Individualized Cybersecurity Research Mentoring (iMentor) Workshop 2023

Title: IoTFlow the Making-Of: Inferring IoT Device Behavior at Scale through Static Mobile Companion App Analysis

Abstract: The number of “smart” devices, that is, devices making up the Internet of Things (IoT), is steadily growing. They suffer from vulnerabilities just as other software and hardware. Automated analysis techniques can detect and address weaknesses before attackers can misuse them. Applying existing techniques or developing new approaches that are sufficiently general is challenging though. Contrary to other platforms, the IoT ecosystem features various software and hardware architectures.

We introduce IoTFlow, a new static analysis approach for IoT devices that leverages their mobile companion apps to address the diversity and scalability challenges. IoTFlow combines Value Set Analysis (VSA) with more general data-flow analysis to automatically reconstruct and derive how companion apps communicate with IoT devices and remote cloud-based backends, what data they receive or send, and with whom they share it. We analyzed 9,889 manually verified companion apps with IoT-Flow to understand and characterize the current state of security and privacy in the IoT ecosystem. We discovered various IoT security and privacy issues, such as abandoned domains, hard-coded credentials, expired certificates, and sensitive personal information being shared.

In this work I will talk about the making-of of the IoTFlow paper, from its overall inception, through various iterations and revisions until we now finally will present it at ACM CCS 2023.

Bio: Martina Lindorfer is an associate professor at TU Wien, which she joined at the end of 2018, and a key researcher at SBA Research, the largest research center in Austria which exclusively addresses information security. She received her PhD from TU Wien in 2016 and spent two years as a postdoc at the University of California, Santa Barbara. Her research and outreach activities have been recognized with the ERCIM Cor Baayen Young Researcher Award, the ACM CyberW Early Career Award for Women in Cybersecurity Research, as well as the Hedy Lamarr Award from the City of Vienna.

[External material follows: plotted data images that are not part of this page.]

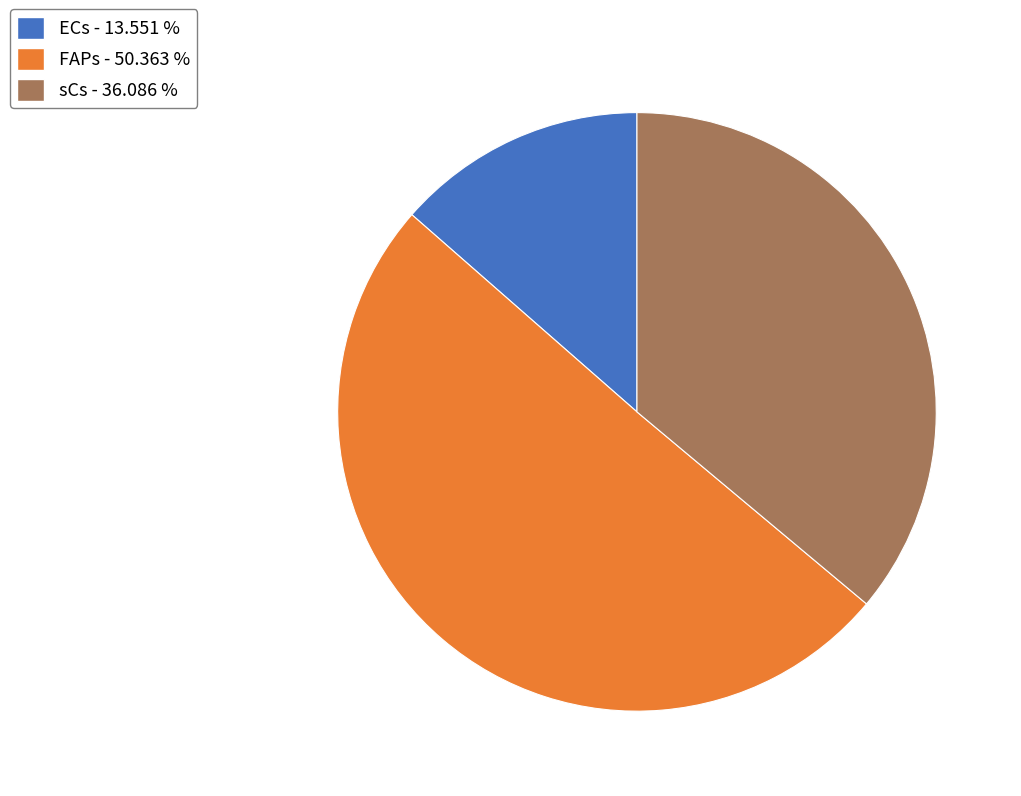

Between sCs - 36.086 % and FAPs - 50.363 %, which is larger?

FAPs - 50.363 %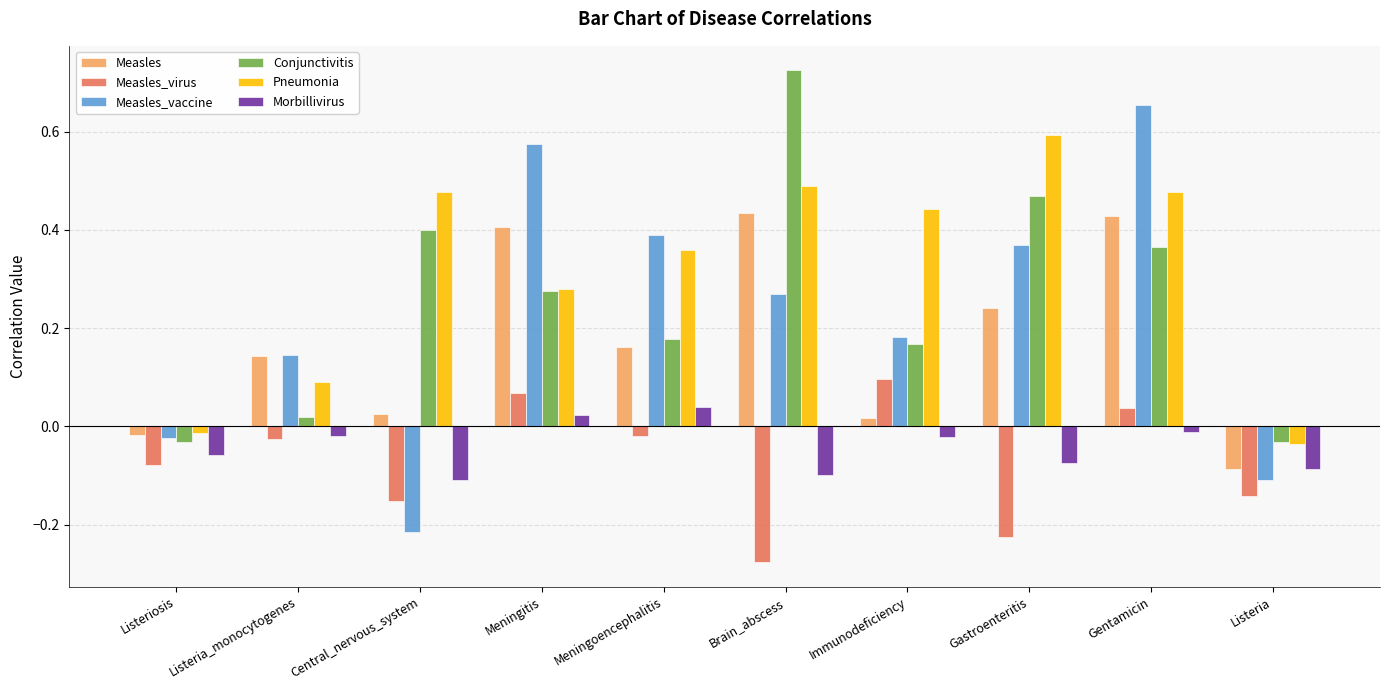

What is the label of the 6th bar from the left?

Brain_abscess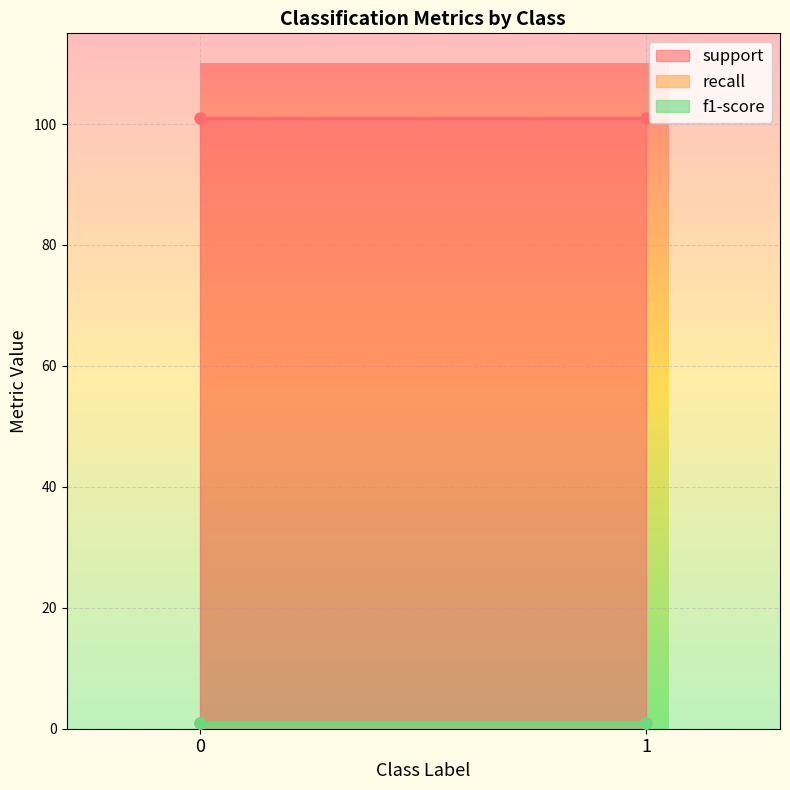

What is the minimum value shown in the chart?

0.9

Her research focuses on applied systems security and privacy, with a special interest in automated static and dynamic analysis techniques for the large-scale analysis of applications for malicious behavior, security vulnerabilities, and privacy leaks. Building on her background on malware analysis, she currently focuses on the analysis of mobile apps to enable transparency and accountability in the way they process and share private information. The resulting tools help uncover new and unexpected ways in which apps are violating users' privacy expectations.